Un aviso sobre el estado del programa. Las convocatorias originales de solicitud cerraron el 31 de octubre de 2025, pero la Orden TDF/39/2026, de 26 de enero, eliminó el plazo fijo y lo sustituyó por «hasta el agotamiento total de los fondos», previó la reinversión de remanentes y abrió la puerta a nuevas resoluciones a favor de solicitudes que en su día se quedaron fuera por agotamiento del crédito. Que puedas pedirlo en una fecha concreta depende de la convocatoria que publique Red.es, así que conviene revisar el estado actualizado del programa antes de contar con el dinero.

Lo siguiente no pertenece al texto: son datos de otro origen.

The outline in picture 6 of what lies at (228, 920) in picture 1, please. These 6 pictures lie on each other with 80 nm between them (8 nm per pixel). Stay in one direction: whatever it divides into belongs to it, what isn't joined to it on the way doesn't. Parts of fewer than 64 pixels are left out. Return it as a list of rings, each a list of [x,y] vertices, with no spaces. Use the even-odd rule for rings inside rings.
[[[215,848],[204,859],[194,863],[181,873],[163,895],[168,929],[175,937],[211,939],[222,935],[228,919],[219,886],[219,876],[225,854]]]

¿Por dónde empiezo, y en qué orden?
Primero, calcula tu volumen de operaciones del año natural anterior conforme al artículo 121 de la Ley del IVA. Ese número decide si juegas en el grupo de 12 meses o en el de 24, y es un cálculo de diez minutos con tu asesoría.
Segundo, pregunta a tu proveedor de software tres cosas concretas y por escrito: si emite en EN16931, en qué sintaxis lo hace y si contempla el envío de estados de factura. Si la respuesta es vaga, ya tienes tu respuesta.
Tercero, decide la vía. Puedes usar una plataforma privada, la solución pública de la AEAT o combinar ambas, y cada opción tiene consecuencias distintas de coste y de integración; lo desarrollamos en nuestro análisis sobre el reglamento aprobado y la solución pública que aún no está lista.
Cuarto, y solo cuando tengas claros los tres puntos anteriores, mira la financiación. Si vas a cambiar de herramienta de todos modos, hacerlo con un bono cubriendo entre 1.000 € y 3.000 € del coste es mejor negocio que hacerlo con prisa dentro de dos años. Si quieres que revisemos tu caso, puedes contarnos tu situación y te decimos qué segmento te corresponde y qué cubre.
Hay un dato que juega a favor de quien no espera. La disposición adicional quinta obliga a que la solución pública esté disponible al menos dos meses antes de la primera aplicación efectiva. Dos meses es un margen razonable para probar una herramienta pública, pero es un margen ridículo para migrar el circuito de facturación de una empresa con proveedores, clientes y un ERP de por medio.